China’s UnionPay teams up with retail giant in Sri Lanka for mobile payments

Cai Jianbo, chief executive officer, UnionPay International

While China is the one of Sri Lanka’s largest trade partners, it also ranks high among the tourist originating countries that visit the South Asian island country each year. This has ensured wide acceptance of Chinese cards at merchants and ATMs across Sri Lankan cities.

UnionPay has now decided to roll out its mobile payments service in Sri Lanka to benefit from the fast growing indsutry.

UnionPay International, which is UnionPay’s global subsidiary, will collaborate with Cargills Group, a large retail and FMCG group in Sri Lanka to launch UnionPay QR code payment service. The roll out will begin in the first half of next year.
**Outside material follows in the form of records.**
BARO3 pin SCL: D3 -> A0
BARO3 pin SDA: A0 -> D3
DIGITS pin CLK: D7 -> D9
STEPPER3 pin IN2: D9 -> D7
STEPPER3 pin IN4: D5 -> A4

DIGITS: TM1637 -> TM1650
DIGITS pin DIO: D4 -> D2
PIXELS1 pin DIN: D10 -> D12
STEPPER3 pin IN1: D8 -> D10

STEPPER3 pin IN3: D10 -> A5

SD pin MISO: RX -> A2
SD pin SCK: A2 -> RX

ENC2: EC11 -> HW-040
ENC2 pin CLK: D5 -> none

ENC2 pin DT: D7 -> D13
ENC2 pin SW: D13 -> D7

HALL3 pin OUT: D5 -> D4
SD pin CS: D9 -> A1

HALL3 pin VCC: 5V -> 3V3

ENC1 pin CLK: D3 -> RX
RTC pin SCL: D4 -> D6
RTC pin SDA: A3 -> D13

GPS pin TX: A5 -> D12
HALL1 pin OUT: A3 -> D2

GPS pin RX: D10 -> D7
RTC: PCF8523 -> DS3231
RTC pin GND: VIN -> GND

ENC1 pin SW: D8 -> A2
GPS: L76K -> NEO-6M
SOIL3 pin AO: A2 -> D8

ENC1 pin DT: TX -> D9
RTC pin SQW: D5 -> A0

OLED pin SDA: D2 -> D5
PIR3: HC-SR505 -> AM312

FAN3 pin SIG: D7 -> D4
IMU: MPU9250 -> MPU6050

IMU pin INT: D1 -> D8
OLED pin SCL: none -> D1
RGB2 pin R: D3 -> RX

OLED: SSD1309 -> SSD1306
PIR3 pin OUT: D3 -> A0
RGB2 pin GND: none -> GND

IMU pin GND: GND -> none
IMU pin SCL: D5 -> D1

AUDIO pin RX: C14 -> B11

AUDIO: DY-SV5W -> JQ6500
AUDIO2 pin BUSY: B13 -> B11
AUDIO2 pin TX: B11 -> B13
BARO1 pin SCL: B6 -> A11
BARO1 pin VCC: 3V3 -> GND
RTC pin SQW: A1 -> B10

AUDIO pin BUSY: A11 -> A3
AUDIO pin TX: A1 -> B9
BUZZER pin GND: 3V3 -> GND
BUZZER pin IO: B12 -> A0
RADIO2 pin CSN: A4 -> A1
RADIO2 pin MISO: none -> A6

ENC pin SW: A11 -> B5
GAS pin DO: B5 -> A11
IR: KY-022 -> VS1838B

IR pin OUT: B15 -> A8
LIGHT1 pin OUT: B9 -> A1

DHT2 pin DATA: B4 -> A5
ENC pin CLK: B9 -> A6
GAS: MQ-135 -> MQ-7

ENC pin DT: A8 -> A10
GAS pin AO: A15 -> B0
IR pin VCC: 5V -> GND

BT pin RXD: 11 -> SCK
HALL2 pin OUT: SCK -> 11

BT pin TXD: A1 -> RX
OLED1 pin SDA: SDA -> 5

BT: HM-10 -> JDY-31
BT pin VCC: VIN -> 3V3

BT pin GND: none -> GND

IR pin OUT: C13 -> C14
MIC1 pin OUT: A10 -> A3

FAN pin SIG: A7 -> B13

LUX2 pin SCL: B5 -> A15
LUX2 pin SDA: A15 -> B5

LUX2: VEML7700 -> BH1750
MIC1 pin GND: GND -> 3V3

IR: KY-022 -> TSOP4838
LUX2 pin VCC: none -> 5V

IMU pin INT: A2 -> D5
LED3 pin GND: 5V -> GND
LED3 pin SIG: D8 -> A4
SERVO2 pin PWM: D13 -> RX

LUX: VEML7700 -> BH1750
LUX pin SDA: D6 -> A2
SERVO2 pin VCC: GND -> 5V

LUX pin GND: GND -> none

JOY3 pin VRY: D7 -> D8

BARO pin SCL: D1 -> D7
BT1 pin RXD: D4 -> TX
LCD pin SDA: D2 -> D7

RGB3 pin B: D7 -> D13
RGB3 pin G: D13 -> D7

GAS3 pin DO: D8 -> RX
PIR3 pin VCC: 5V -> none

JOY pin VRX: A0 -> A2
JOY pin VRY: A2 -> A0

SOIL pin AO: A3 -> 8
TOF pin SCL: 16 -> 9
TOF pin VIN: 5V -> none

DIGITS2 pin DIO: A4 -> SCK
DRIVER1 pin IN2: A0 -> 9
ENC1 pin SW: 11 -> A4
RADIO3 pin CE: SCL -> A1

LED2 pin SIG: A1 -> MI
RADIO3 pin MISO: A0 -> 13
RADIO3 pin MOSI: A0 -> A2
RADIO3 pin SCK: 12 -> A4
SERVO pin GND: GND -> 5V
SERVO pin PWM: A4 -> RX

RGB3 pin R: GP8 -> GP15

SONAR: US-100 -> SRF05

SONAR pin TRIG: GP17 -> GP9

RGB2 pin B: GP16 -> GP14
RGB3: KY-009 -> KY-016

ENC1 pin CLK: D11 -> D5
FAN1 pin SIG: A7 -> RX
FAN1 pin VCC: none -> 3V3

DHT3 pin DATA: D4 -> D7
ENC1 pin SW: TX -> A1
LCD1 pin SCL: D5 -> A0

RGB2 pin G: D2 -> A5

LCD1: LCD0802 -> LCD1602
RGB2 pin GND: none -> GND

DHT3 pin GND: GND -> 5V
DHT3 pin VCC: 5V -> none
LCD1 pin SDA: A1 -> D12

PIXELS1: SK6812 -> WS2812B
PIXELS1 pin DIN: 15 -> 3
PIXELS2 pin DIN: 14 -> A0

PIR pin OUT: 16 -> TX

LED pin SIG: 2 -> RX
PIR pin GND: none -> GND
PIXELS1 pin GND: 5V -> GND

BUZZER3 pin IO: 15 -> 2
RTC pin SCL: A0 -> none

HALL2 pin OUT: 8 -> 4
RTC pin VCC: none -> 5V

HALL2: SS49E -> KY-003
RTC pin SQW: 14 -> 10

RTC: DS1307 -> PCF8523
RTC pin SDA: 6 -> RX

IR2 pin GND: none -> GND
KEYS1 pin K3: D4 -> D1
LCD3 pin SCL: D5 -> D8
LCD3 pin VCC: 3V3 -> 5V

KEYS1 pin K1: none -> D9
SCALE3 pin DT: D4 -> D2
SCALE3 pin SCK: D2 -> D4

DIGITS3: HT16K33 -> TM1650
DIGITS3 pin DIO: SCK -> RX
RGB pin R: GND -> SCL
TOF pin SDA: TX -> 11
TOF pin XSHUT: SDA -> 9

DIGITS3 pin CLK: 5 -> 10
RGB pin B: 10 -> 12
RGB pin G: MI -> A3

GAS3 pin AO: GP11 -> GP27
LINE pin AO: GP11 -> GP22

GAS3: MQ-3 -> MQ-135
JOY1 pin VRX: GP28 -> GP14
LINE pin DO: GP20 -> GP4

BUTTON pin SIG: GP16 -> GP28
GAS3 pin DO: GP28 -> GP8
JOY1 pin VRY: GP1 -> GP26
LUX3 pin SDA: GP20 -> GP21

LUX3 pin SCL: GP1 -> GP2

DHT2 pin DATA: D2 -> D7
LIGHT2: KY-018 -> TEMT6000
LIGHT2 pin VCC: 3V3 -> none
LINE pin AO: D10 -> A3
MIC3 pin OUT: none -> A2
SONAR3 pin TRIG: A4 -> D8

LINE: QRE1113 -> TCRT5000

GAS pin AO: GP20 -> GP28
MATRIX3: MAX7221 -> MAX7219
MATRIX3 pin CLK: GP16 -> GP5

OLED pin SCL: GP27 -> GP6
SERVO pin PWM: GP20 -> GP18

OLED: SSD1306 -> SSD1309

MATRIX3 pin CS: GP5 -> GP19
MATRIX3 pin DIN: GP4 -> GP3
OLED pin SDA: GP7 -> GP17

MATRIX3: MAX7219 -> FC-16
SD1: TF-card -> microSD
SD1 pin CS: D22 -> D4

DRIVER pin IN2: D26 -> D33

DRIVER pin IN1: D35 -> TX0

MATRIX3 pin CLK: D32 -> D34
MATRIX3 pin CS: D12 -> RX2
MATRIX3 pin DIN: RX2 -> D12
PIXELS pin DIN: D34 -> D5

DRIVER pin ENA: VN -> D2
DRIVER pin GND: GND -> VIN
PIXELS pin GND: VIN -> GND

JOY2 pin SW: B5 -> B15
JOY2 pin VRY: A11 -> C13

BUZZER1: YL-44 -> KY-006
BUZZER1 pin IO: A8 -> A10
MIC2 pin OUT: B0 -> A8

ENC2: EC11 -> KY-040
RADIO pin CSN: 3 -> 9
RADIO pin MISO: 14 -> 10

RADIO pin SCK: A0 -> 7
Cargills ecosystem includes supermarkets, restaurants and cinemas. UnionPay will power Cargills’ e-wallet with the QR code function through digital issuance of cards. Apart from this, the Chinese lender has also developed NFC mobile payment and in-app payment.

“This cooperation is significant as UPI is rolling out its mobile payment products through cross-border cooperation with large retail groups,” said Cai Jainbo, chief executive officer, UnionPay International.

The mobile payments industry in Sri Lanka is growing rapidly. While the country saw an annual rise of 17.1% in the volume of mobile payment transactions, their value jumped nearly four-fold to Rs 21.3 billion (LKR) in April-June quarter this year, according to central bank data. However, only 2.5% of these transactions were directed towards retail payments. There are 14 licensed mobile payment operators in Sri Lanka.

Early this year, UnionPay international had identified Sri Lanka as one of the “new favorites” of Chinese tourists.  This was reflected in the increased card transaction volumes at catering, accommodation, entertainment, tourist spots and travel booking merchants.

UnionPay’s QR code payment is currently accepted at around 60,000 merchants in 23 countries and regions outside the Chinese mainland. It plans to enhance its service capability outside the region by supporting payment upgrades in overseas markets.